The pocket-sized computer makes translucent white outlines around all the objects in the minified video scene, eliminates everything else in it and then projects the ghostly outlines onto one of the spectacles lenses for retinal imaging. Thus, the wearer’s eye sees what it normally would, but superimposed over it is a miniature cartoonlike diagram of the wider field, which the computer updates 30 times a second. The idea is for the system to give the brain information for a mental map of where peripheral objects are located.
Dr. Peli said it might be three to five years before the device is available commercially for an estimated cost of $1,000.
Gene Mutation Has Been Identified in Nystagmus
An X-linked form of idiopathic, congenital nystagmus has been associated with a specific mutated gene for the first time, a discovery that—if scientists are lucky—might eventually lead to clues about how to end this puzzling and debilitating condition.

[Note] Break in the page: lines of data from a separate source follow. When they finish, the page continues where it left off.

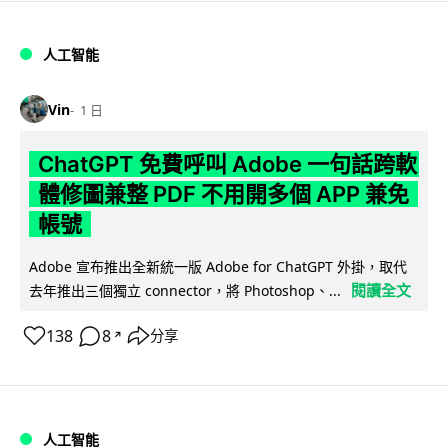
人工智能
Vin
1 日
ChatGPT 免費呼叫 Adobe 一句話跨軟
體修圖兼整 PDF 不用開多個 APP 兼免
帳號
Adobe 宣布推出全新統一版 Adobe for ChatGPT 外掛，取代
閱讀全文
去年推出三個獨立 connector，將 Photoshop、...
138
8
分享
↗
人工智能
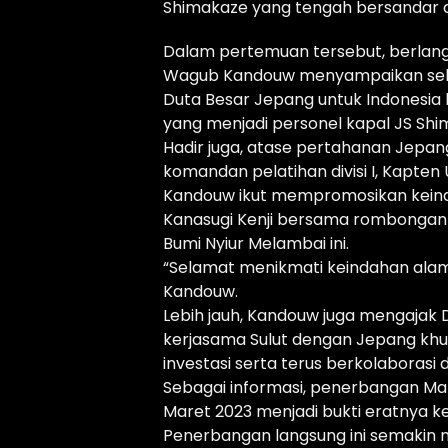
Shimakaze yang tengah bersandar di
Dalam pertemuan tersebut, berlan
Wagub Kandouw menyampaikan selam
Duta Besar Jepang untuk Indonesia 
yang menjadi personel kapal JS Shi
Hadir juga, atase pertahanan Jepan
komandan pelatihan divisi I, Kapten 
Kandouw ikut mempromosikan keinda
Kanasugi Kenji bersama rombongan 
Bumi Nyiur Melambai ini.
“Selamat menikmati keindahan alam, 
Kandouw.
Lebih jauh, Kandouw juga mengajak 
kerjasama Sulut dengan Jepang khus
investasi serta terus berkolaborasi
Sebagai informasi, penerbangan M
Maret 2023 menjadi bukti eratnya ke
Penerbangan langsung ini semakin 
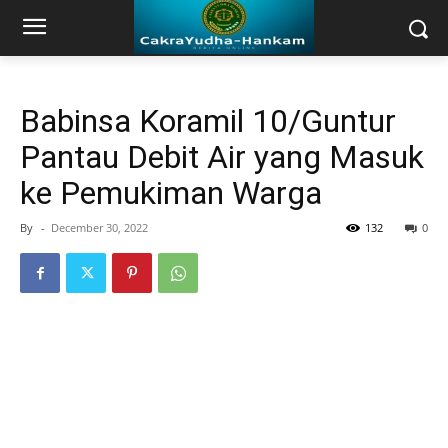
Babinsa Koramil 10/Guntur
Pantau Debit Air yang Masuk
ke Pemukiman Warga
By
-
December 30, 2022
132
0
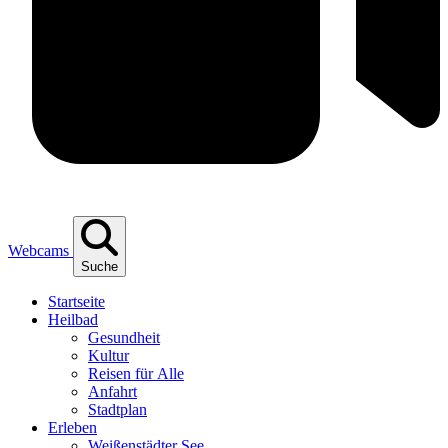
Webcams
Suche
Start­sei­te
Heil­bad
Gesund­heit
Kul­tur
Rei­sen für Alle
Anfahrt
Stadt­plan
Erle­ben
Wei­ßen­städ­ter See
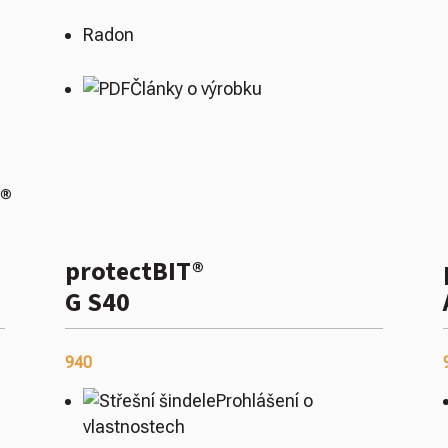
Radon
Články o výrobku
®
protectBIT®
G S40
940
Prohlášení o
vlastnostech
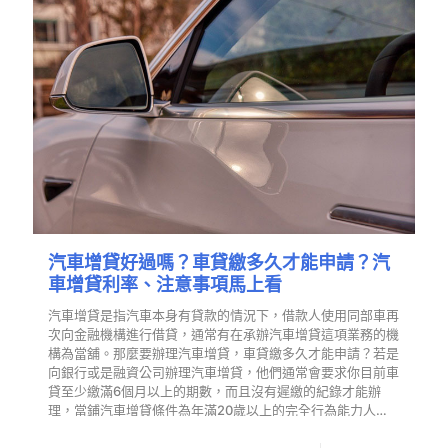
汽車增貸好過嗎？車貸繳多久才能申請？汽
車增貸利率、注意事項馬上看
汽車增貸是指汽車本身有貸款的情況下，借款人使用同部車再
次向金融機構進行借貸，通常有在承辦汽車增貸這項業務的機
構為當舖。那麼要辦理汽車增貸，車貸繳多久才能申請？若是
向銀行或是融資公司辦理汽車增貸，他們通常會要求你目前車
貸至少繳滿6個月以上的期數，而且沒有遲繳的紀錄才能辦
理，當鋪汽車增貸條件為年滿20歲以上的完全行為能力人…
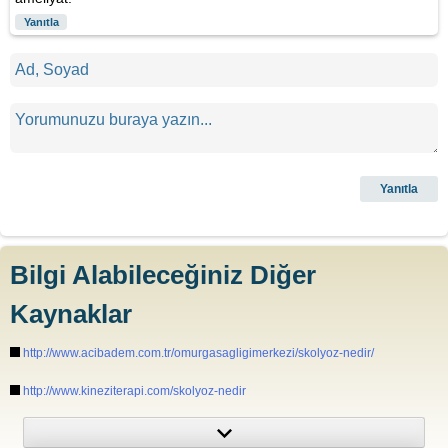
Yanıtla
Bilgi Alabileceğiniz Diğer
Kaynaklar
http://www.acibadem.com.tr/omurgasagligimerkezi/skolyoz-nedir/
http://www.kineziterapi.com/skolyoz-nedir
https://www.mayoclinic.org/diseases-conditions/scoliosis/symptoms-
causes/syc-20350716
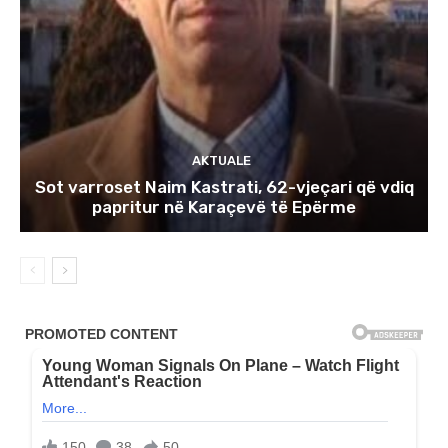
AKTUALE
Sot varroset Naim Kastrati, 62-vjeçari që vdiq
papritur në Karaçevë të Epërme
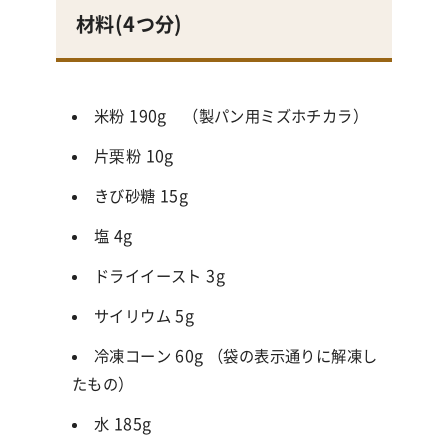
材料
(4
つ分
)
米粉
190g （
製パン用ミズホチカラ）
片栗粉
10g
きび砂糖
15g
塩
4g
ドライイースト
3g
サイリウム
5g
冷凍コーン
60g
（袋の表示通りに解凍し
たもの）
水
185g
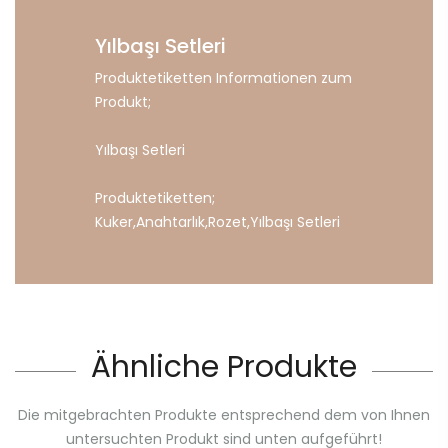
Yılbaşı Setleri
Produktetiketten Informationen zum
Produkt;
Yılbaşı Setleri
Produktetiketten;
Kuker
,
Anahtarlık
,
Rozet
,
Yılbaşı
Setleri
Ähnliche Produkte
Die mitgebrachten Produkte entsprechend dem von Ihnen
untersuchten Produkt sind unten aufgeführt!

Identified by a group at the University of Leicester in England, the mutated gene was present in 15 of 16 families in which every male had nystagmus and 50 percent of females did. Later tests found that 57 percent of the patients were from families with two or more affected members but no known family history of mutations in this gene, FRMD7. Among isolated cases in whom careful screening had eliminated all other known causes, 7 percent of those tested had mutations in FRMD7.“The results suggest that mutation analysis of FRMD7 may be considered of diagnostic value even in isolated cases of either sex,” the authors write.1
How the malformed protein causes disease remains to be determined. However, similarities to another protein, which modulates neurite branching in embryonic rats, led them to a hypothesis: X-linked congenital nystagmus occurs because the aberrant protein alters the neurite length and degree of branching in neurons in the embryonic midbrain, cerebellum and retina.
“This will be the first time the mechanisms of nystagmus have been understood, and we hope it will lead to better drug treatments,” said study leader Irene Gottlob, MD, head of ophthalmology, Leicester School of Medicine. “[It] will also improve our knowledge of the control in eye movements in general.”